To derive this formula, use the following sequence of substitutions, the Beta Function, and the reflection formula of the Gamma Function: $$\begin{align} \int_0^\infty \frac{t^x}{1+t^2}dt &=\frac{1}{2}\int_0^\infty \frac{t^{(x-1)/2}}{1+t}dt \\ &=\frac{1}{2}\int_0^1 t^{(x-1)/2}(1-t)^{(-1-x)/2}dt\tag{1} \\ &=\frac{1}{2}\frac{\Gamma(\frac{1+x}{2})\Gamma(\frac{1-x}{2})}{\Gamma(1)} \\ &=\frac{\pi}{2}\sec\frac{\pi x}{2} \end{align}$$ where $(1)$was obtained by substituting $t\mapsto \frac{t}{1-t}$.
Solution 4:
Pretty straightforward this integral can be related to the Dirichlet Beta Function $\beta(s)$ and its integral representation which is given by
$$\beta(s)~=~\frac1{\Gamma(s)}\int_0^\infty \frac{t^{s-1}}{e^{t}+e^{-t}}\mathrm dt$$
Therefore, enforce the substitution $x=e^{-t}$ within your integral $J$ to obtain
\begin{align*} J=\int_0^\infty\frac{\log^2(x)}{1+x^2}\mathrm dx &= \int_{-\infty}^\infty\frac{t^2}{1+e^{-2t}}e^{-t}\mathrm dt\\ &=\int_0^\infty\frac{t^2}{1+e^{-2t}}e^{-t}\mathrm dt+\underbrace{\int_{-\infty}^0\frac{t^2}{1+e^{-2t}}e^{-t}\mathrm dt}_{t~\mapsto~ -t}\\ &=\int_0^\infty\frac{t^2}{e^t+e^{-t}}\mathrm dt+\int_0^\infty\frac{t^2}{1+e^{2t}}e^t\mathrm dt\\ &=2\int_0^\infty\frac{t^2}{e^t+e^{-t}}\mathrm dt\\ &=2\Gamma(3)\beta(3) \end{align*}
$$\therefore~J~=~2\int_0^\infty\frac{t^2}{e^t+e^{-t}}\mathrm dt~=~\frac{\pi^3}8$$
The result follows from the known value $\beta(3)=\frac{\pi^3}{32}$ for which a proofcan be found here for instance.

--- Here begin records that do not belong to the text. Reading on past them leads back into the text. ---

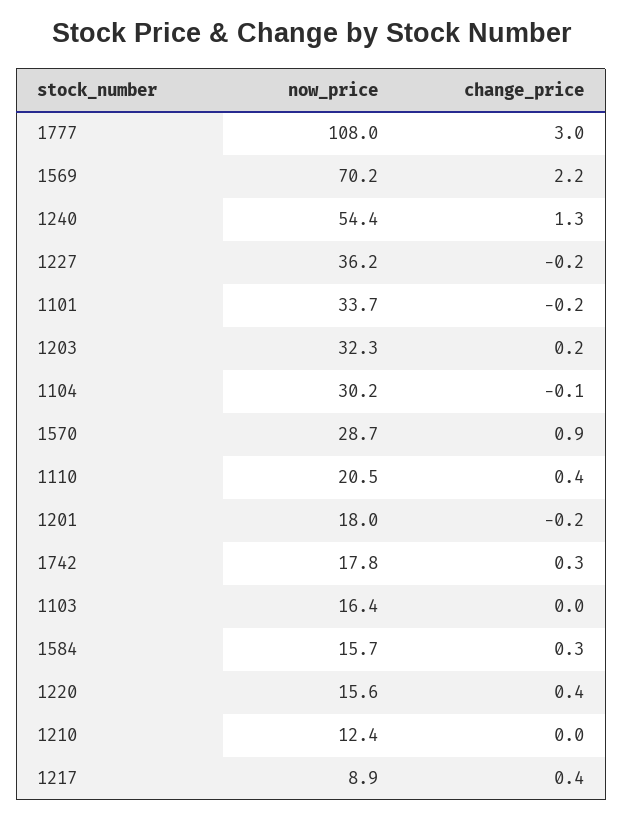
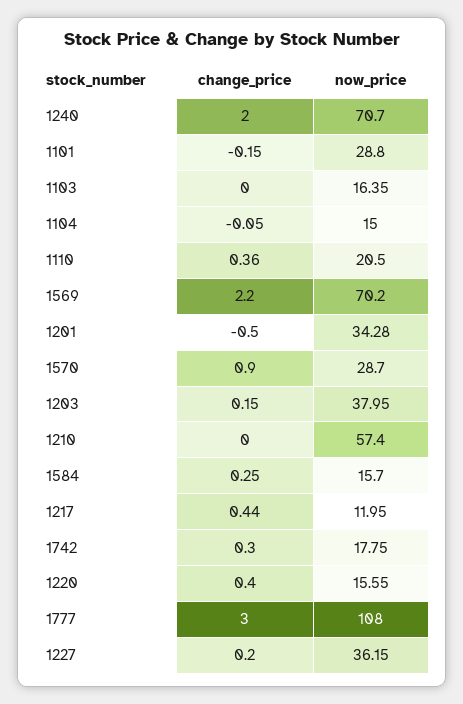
  {
    "now_price": {
      "1777": 108,
      "1569": 70.2,
-     "1240": 54.4,
+     "1240": 70.7,
      "1227": 36.15,
-     "1101": 33.7,
+     "1101": 28.8,
-     "1203": 32.3,
+     "1203": 37.95,
-     "1104": 30.2,
+     "1104": 15,
      "1570": 28.7,
      "1110": 20.5,
-     "1201": 18,
+     "1201": 34.28,
      "1742": 17.75,
      "1103": 16.35,
      "1584": 15.7,
      "1220": 15.55,
-     "1210": 12.4,
+     "1210": 57.4,
-     "1217": 8.9
+     "1217": 11.95
    },
    "change_price": {
      "1777": 3,
      "1569": 2.2,
-     "1240": 1.3,
+     "1240": 2,
-     "1227": -0.2,
+     "1227": 0.2,
      "1101": -0.15,
      "1203": 0.15,
      "1104": -0.05,
      "1570": 0.9,
      "1110": 0.36,
-     "1201": -0.2,
+     "1201": -0.5,
      "1742": 0.3,
      "1103": 0,
      "1584": 0.25,
      "1220": 0.4,
      "1210": 0,
      "1217": 0.44
    }
  }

The validity of the integral representation can be shown by utilizing the geometric series of the denominator combined with the change of summation and integration, which is allowed in this case, and followed by applying the Defintion of the Dirichlet Beta Function and the Gamma Function.